You can find anything you are looking for at the moment using search engine, for example, compatibility blowfish and siamese fighting fish (betta?), cycling new tank, freshwater aquarium for beginners.

For making tap water suitable for fish, you need "tap water conditioner", read label if it removes chloramines too. AmQuel is good, Prime too, but any will neutralize chlorine.

Then there is bacterial support products, that speed up the cycling of the new tank (see cycling new tank or aquarium), Like Stability or Bio-support. These containing bacteria you will need to populate your sand, rock and/or biological filter. Gradual adding of the plants from established tanks in fish store (or from other hobbyist from classifieds) will give more to the bacterial population, established sand too, but getting it is more difficult.

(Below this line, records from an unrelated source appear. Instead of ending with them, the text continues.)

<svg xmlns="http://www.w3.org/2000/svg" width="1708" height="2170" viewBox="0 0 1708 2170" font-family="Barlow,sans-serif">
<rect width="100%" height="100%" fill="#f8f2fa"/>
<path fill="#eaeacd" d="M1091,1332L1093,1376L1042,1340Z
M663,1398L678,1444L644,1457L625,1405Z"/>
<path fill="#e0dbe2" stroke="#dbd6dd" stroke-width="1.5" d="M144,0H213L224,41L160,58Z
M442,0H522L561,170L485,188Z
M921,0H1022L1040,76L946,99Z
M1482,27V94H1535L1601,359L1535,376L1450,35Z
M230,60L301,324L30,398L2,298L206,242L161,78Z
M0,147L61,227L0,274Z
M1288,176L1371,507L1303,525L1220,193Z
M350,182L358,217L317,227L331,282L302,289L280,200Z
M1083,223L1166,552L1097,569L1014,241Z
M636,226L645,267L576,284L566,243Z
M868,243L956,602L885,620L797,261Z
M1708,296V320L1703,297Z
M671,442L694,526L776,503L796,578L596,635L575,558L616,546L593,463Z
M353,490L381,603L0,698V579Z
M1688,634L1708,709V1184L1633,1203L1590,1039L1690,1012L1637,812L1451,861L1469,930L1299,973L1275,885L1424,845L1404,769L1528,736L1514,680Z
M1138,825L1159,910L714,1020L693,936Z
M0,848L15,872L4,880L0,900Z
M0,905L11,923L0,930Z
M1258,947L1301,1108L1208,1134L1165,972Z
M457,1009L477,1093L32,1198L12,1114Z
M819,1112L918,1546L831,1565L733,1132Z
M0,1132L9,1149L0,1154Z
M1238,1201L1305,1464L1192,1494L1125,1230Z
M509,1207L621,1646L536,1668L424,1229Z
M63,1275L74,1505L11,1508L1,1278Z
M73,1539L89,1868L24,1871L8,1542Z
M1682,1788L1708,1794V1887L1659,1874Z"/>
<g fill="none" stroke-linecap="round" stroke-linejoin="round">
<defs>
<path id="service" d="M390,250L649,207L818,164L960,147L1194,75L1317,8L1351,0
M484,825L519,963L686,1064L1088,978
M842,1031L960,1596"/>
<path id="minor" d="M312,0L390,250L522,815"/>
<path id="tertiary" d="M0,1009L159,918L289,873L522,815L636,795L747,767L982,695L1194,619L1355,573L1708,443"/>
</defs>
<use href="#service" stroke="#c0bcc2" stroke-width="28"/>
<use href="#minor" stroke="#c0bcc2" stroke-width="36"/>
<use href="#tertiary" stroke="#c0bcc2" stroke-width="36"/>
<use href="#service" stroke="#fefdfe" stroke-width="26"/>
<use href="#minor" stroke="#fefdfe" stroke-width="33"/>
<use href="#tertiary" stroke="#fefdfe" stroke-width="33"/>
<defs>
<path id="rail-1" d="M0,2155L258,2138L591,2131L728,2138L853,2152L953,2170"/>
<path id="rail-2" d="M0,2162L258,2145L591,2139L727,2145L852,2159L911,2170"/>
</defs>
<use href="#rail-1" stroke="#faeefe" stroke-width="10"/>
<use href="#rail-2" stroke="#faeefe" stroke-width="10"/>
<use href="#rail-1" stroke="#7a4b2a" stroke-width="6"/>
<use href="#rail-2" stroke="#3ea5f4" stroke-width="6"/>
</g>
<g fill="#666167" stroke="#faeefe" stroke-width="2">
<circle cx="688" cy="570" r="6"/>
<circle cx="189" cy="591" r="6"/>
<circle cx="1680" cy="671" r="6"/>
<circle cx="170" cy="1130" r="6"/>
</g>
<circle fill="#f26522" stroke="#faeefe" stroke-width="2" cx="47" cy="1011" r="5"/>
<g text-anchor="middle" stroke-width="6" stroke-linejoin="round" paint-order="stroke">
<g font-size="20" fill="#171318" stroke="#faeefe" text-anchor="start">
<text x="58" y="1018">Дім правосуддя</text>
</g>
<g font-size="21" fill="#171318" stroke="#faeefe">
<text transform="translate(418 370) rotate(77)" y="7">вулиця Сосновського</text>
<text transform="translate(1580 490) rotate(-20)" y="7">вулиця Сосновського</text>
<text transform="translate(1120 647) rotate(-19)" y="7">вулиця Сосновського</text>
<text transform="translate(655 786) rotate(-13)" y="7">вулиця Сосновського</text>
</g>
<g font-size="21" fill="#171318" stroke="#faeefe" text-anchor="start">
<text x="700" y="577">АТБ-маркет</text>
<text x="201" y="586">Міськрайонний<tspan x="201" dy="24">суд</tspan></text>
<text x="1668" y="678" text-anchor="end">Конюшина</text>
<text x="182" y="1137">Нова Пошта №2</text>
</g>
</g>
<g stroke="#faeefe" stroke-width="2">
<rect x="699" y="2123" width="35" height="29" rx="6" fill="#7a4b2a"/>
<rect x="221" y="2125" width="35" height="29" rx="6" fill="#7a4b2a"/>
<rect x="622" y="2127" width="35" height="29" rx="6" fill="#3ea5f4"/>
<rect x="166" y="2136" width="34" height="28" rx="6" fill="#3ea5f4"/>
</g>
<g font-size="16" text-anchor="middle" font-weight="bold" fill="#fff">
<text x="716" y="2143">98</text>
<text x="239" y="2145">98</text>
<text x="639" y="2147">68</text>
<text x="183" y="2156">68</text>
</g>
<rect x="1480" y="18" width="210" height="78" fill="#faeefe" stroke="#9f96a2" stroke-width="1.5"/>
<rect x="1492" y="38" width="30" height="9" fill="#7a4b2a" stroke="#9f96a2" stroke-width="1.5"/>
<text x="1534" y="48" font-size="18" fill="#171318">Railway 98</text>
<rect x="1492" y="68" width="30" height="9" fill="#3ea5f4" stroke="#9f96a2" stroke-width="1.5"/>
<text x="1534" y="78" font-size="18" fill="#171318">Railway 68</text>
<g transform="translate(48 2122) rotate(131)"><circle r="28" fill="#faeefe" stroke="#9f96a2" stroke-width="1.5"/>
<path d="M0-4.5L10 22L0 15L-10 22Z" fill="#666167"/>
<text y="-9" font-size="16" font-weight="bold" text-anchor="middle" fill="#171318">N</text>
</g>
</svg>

You will need at least ammonia test kit to make sure that your tank has no ammonia and is safe for adding fish. Bottled test kits are preferable to paper strips.

If mechanical filter will be populated by bacteria (polyester wool, not sponge), you will lose them during discarding it time from time. Sponge in mechanical filter is more or less permanent, populated by bacteria, and not discarded but washed in old tank water and returned back. Mechanical filter media (poly wool) should be placed before sponge, preventing it from collecting crud that will rot there and pollute tank water.

Uneaten fish food should be removed after feeding.

You also will need some gravel cleaner and tubing for water changes. Heater (if you are not in tropical climate) and thermometer too.

Good luck!
ocalhoun
Crinoid wrote:

For making tap water suitable for fish, you need "tap water conditioner", read label if it removes chloramines too. AmQuel is good, Prime too, but any will neutralize chlorine.

You can also fill the tank with purified or distilled water, sold relatively cheaply at grocery stores in 1 gallon jugs.

Or, if you get your water from a well (or know someone who does), you can probably just use that water.

I once knew someone who would just collect some water from a nearby lake, but doing that will increase the amount of algae and diseases in your tank.

Quote:

Uneaten fish food should be removed after feeding.

You also will need some gravel cleaner and tubing for water changes. Heater (if you are not in tropical climate) and thermometer too.

Get one or two of these:

And it'll do a lot of the cleaning for you. You'll still have to clean sometimes, but it won't be as often.
They have the nice trait of usually growing to match the size of the tank. In a small tank, they stay small, in a big tank, they grow huge.
jwellsy
Stay away from salt water fish and setups until after you get the hang of running a freshwater rig.

You may also consider setting it up as a vivarium. It's part aquarium and part terrarium. You can have a few little fish, crayfish, waterfall, stream, lots of water and bog plants, frogs, geckos and a fog generator. They are visually very stunning and interesting. It's also much easier to maintain a brackish water vivarium than a traditional freshwater tank with blue gravel.